One way or another, I'm going to have plenty of spare time on my hands. Just as well, as I have two programming projects that I want to execute during this time. The first is an update of one of the OP's multilingual exams - there are problems running this with Windows 10. I started examining the problem last week in a modern version of Delphi; I think that I know what the problem is but I haven't had the time to do anything apart from thinking about the problem. I'm fairly certain that there is interference between the use of a string table resource file and the clientdataset component.

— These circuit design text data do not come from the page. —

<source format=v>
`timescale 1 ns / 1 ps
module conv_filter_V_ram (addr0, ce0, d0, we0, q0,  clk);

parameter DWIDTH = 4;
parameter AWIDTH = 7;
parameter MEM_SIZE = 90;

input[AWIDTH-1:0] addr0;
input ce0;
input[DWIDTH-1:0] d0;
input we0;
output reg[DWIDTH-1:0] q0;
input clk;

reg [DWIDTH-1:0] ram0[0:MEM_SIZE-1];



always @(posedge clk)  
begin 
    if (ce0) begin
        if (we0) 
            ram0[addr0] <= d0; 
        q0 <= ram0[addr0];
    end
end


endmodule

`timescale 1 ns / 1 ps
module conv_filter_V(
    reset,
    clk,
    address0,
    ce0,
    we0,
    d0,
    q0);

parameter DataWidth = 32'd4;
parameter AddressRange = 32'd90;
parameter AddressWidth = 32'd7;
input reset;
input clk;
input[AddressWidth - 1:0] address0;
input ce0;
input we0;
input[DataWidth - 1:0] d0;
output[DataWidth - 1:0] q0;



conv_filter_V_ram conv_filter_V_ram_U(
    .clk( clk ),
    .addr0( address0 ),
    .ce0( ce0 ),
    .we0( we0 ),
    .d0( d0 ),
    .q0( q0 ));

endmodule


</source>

If I can't find a simple resolution, I may have to abandon the clientdataset, instead outputting 'rich text' files that will somehow have to be combined to create a final output file.

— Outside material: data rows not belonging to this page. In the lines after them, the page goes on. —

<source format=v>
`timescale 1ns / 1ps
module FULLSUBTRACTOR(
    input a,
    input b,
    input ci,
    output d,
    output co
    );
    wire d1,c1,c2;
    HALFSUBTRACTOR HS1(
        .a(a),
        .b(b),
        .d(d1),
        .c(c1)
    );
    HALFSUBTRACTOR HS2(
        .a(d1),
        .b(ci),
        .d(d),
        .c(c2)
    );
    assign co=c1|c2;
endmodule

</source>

The other project is quite grandiose: over the months, I've collected various mistakes that I have made whilst programming procedures in Priority and that were not noted by the in-built syntax checker. The idea is to check things that are not caught by the internal program, to supplement it and not replace it. Simply put, I want to write an external syntax checker that will check things like matched LINK/UNLINK pairs, uninitialised variables and a few other problems. I've been devoting a fair amount of thought as to how to store the data of such a program; traditional cross reference programs in Pascal used linked lists, and indeed I found such a program yesterday evening. But I would like to have a much more modern interface and use types such as stringlists and similar. A stringlist is ideal for storing what would have been an array of identifiers but isn't so useful when additional data regarding those identifiers is required.
I will no doubt continue to debate the subject in my mind until I commence coding; at the moment, my inclination is to take the old school cross referencer and adapt it to the Priority SQL syntax. This will be a complex task that would have to be done one way or another, so it's probably better to start with something that works so that I can concentrate on the syntax and not on how everything is stored. A cross referencer is a good idea anyway: it makes finding references to a variable much easier. I started writing a long program in Priority yesterday afternoon and finished writing and debugging this morning: this is 270 lines long which is fairly long but not too complicated. During the writing process, I moved pieces from place to place within the program (primarily moving non-variant operations out of loops, to be technical) and sometimes these edits slightly mangled the text. I discovered a new bug: a variable will always start with a colon (e.g. :DAYS); in the course of one of these edits and pastes, I had a variable named ::DAYS which is not the same as :DAYS.
A cross referencer helps in finding variables that appear only once; this can mean that either the variable is superfluous as it is never used, or more problematic, it is a variable without value (as in the above case of ::DAYS). I wasted an hour yesterday on another procedure, trying to figure out why a value being saved in a variable was not being written later on. Eventually I saw the problem: the value was saved in :PARTCOST but was later accessed as :PARCOST. A cross referencer would find this immediately.